From bestselling author Alice Hoffman comes Here on Earth, a spellbinding tale of love and obsession. After nearly twenty years of living in California, March Murray, along with her fifteen-year-old daughter, Gwen, returns to the small Massachusetts town where she grew up to attend the funeral of Judith Dale, the beloved housekeeper who raised her. Thrust into the world of her past, March slowly realizes the complexity of the choices made by those around her, including Mrs. Dale, who knew more of love than March could have ever suspected; Alan, the brother whose tragic history has left him grief-stricken, with alcohol his only solace; and Hollis, the boy she loved, the man she can't seem to stay away from. Erotic, disturbing, and compelling, Here on Earth is the dramatic and lyrical account of the joys of love, and the destruction love can release.
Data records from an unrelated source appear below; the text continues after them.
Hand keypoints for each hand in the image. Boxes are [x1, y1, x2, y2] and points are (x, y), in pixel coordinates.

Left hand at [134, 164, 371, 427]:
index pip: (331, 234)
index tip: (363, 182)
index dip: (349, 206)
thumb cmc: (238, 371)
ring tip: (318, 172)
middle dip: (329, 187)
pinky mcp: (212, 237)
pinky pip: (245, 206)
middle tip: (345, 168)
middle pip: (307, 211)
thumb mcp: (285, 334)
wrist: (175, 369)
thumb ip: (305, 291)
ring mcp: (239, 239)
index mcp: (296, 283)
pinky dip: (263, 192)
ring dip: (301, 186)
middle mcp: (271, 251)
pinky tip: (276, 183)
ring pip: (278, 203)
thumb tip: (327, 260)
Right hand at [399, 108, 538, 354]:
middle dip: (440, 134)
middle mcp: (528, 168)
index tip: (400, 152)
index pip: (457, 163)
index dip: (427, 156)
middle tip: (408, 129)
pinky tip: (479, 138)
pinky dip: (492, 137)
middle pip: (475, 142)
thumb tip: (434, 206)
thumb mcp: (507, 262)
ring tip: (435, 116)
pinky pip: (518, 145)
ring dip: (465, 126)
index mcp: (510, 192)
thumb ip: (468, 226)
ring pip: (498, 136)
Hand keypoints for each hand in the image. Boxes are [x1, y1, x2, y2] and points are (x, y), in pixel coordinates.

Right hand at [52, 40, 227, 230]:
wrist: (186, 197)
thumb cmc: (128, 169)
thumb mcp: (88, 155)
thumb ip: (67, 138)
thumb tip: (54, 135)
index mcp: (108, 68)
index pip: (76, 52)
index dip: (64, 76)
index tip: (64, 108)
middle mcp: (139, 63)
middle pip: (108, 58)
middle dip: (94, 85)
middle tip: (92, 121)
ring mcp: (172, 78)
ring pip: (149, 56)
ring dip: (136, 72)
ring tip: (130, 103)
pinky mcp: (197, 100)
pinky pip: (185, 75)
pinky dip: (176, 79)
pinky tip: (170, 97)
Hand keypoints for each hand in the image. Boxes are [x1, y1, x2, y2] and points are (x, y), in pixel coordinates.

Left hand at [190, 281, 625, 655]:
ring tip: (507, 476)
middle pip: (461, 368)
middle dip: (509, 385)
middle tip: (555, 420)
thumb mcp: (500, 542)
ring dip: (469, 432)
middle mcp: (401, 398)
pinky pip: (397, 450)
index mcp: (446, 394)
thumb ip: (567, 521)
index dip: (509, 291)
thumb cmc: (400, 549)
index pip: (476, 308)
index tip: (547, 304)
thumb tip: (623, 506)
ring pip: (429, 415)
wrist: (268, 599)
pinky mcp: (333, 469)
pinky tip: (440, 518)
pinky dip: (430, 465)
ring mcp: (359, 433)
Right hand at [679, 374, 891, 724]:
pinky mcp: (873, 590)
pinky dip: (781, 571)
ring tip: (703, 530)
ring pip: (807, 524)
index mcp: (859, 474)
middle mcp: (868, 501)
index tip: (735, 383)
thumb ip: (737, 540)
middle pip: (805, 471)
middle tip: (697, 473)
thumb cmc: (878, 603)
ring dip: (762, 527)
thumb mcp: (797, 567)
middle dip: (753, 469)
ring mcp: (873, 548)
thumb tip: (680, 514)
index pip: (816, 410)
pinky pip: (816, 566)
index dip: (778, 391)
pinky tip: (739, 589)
Alice Hoffman is one of my favourite authors of this century. I love how she takes you somewhere so dark, but always brings you back up for air, leaving you feeling like you have experienced something absolutely incredible. I love how she is able to romanticize even the darkest tale. That being said, this was a little too dark for my taste. It describes how destructive love can be - how it can absolutely consume you. A love like this painted in a better light would be how I would describe "true love" or your "soul mate" - how this one person draws you in and is the one match that understands your very core of being. She paints the flip side of this - you can't help who this person is. This person might be a despicable human being and you will love him or her just the same. What Hoffman has created is a modern Wuthering Heights. Normally I would like this.
Let's start with Hollis - our Heathcliff of the novel. Just like his predecessor, he is a dark, somewhat misunderstood villain. You can understand his violent urges - jealousy, his resentment of his treatment as a youth, his need to control - but it somehow doesn't redeem his actions. And beyond that, he is just so damn unlikeable! I don't think Hoffman ever intends for us to like him either - he's possessive, callous, greedy, vengeful, and not a single character in the book likes him except for Hank, who worships him, and March.
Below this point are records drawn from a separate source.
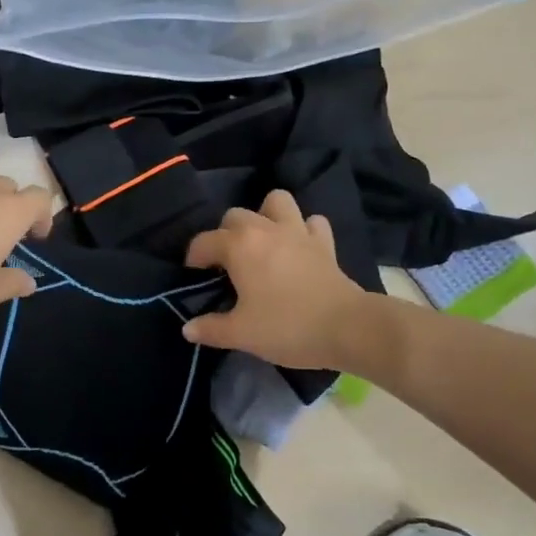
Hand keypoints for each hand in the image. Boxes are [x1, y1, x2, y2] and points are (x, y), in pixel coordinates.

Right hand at [182, 190, 367, 368]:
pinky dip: (303, 229)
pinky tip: (298, 247)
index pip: (204, 242)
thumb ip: (210, 329)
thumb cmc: (287, 327)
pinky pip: (311, 222)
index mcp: (239, 246)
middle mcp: (265, 229)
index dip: (193, 259)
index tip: (194, 278)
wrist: (347, 328)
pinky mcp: (324, 242)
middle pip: (235, 216)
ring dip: (265, 215)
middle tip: (227, 264)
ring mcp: (298, 231)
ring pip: (276, 201)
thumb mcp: (241, 334)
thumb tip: (188, 328)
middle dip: (225, 235)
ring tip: (262, 241)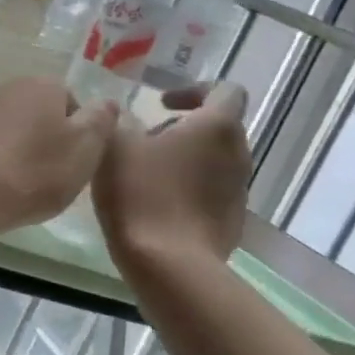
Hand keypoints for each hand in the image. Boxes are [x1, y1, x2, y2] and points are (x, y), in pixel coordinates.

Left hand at [0, 78, 119, 235]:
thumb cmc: (32, 170)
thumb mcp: (84, 150)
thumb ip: (100, 123)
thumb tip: (107, 102)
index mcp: (43, 85)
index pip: (72, 101)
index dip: (78, 134)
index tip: (76, 164)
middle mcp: (6, 87)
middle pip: (37, 114)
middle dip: (45, 141)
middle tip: (50, 178)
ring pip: (8, 129)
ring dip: (16, 152)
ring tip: (19, 187)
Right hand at [92, 82, 250, 271]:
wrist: (169, 265)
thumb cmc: (141, 193)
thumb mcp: (114, 146)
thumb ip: (117, 120)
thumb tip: (120, 112)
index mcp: (216, 126)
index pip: (226, 90)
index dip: (193, 90)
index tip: (161, 105)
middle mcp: (238, 153)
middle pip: (218, 127)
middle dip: (184, 128)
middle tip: (145, 141)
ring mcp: (240, 190)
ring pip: (214, 161)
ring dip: (186, 160)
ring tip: (146, 176)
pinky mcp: (233, 221)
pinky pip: (211, 192)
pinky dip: (189, 189)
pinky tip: (156, 206)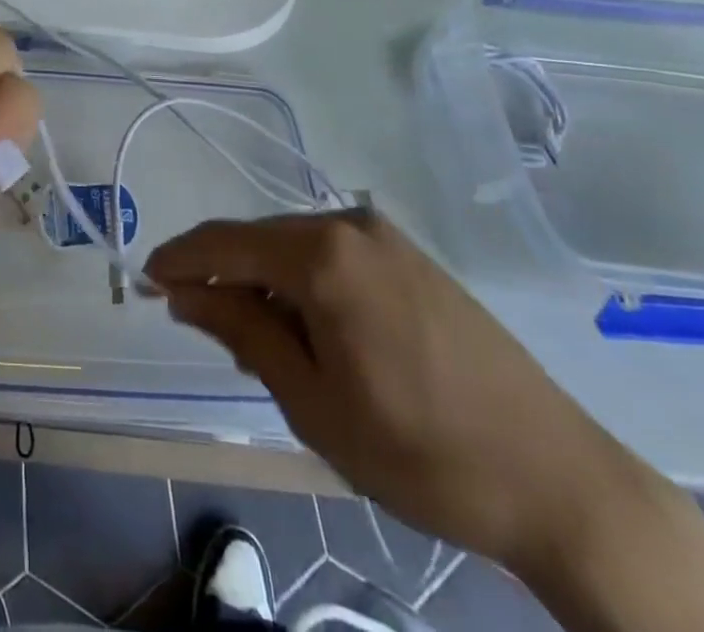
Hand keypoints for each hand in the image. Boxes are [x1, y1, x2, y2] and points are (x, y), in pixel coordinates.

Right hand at [146, 210, 660, 576]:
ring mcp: (386, 237)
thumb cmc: (419, 451)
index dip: (178, 260)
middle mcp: (349, 224)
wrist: (558, 480)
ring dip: (266, 285)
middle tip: (210, 334)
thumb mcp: (311, 400)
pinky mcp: (413, 258)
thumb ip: (241, 331)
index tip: (145, 282)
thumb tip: (184, 291)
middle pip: (259, 240)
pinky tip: (315, 332)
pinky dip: (306, 285)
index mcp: (321, 254)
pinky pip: (334, 257)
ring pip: (296, 248)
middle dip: (224, 278)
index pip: (223, 243)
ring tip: (268, 349)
March Murray. Let's just start with her name. It bothers me. I couldn't really tell you why, perhaps it is the corny alliteration. Or to make my next point, perhaps it is because it is an exceptionally bland name. Which fits her exceptionally bland personality. She seems to have almost no personality or distinguishing features other than the streaks of grey in her hair. She is perfectly normal, and in my eyes, this is a fault. This is all personal taste of course, I can understand why Hoffman chose to do this. Just like Catherine (the elder) of Wuthering Heights, her story follows the same line - married to a man who she can not love back despite his exceeding kindness. In both tales her brother is a man who despises the Heathcliff character and makes "Heathcliff's" life miserable. After the brother falls from grace, "Heathcliff" takes his vengeance out on the brother's son.
This son in Hoffman's novel is Hank. Despite Hollis's blatant mistreatment of Hank, Hank considers what Hollis does for him generous. Hank is also Hollis's biggest foil - What Alan does to Hollis is the exact same situation Hollis puts Hank in. Unlike Hollis, Hank shows gratitude, ethics, and goodwill towards all. He does not maintain a state a resentment except, perhaps, to his father. Hank was too naive for my taste, but as a character he really grows, and I grew to like him as well.
Out of all the characters though, Gwen has the most growth. She starts out as a horribly bratty teen - I really disliked her character. But when her mother reverts to being the child, Gwen really pulls herself together and takes care of things. By the end of the book she was probably my favourite character. Both she and Hank have such a mature outlook on life and love which really contrasts with the insanity that makes up the love between their pseudo parents.
The prose was beautiful as always with Alice Hoffman's work. I thought it was very well-written, especially in her ability to use every character and every action for a specific reason. It just didn't work for me. The subject material and the way it was approached was a little darker than I liked. I probably would have liked it if I had really felt a connection with any of the main characters. Without that connection, it made it really hard for me to wade through. A good book - just not for me.
The chick lit reader who enjoys tackling serious books, Oprah book club lovers (I've found that there are many books that I feel I should like but just can't bring myself to do it are on this list. It's very strange), anyone who is a sucker for great flowing prose.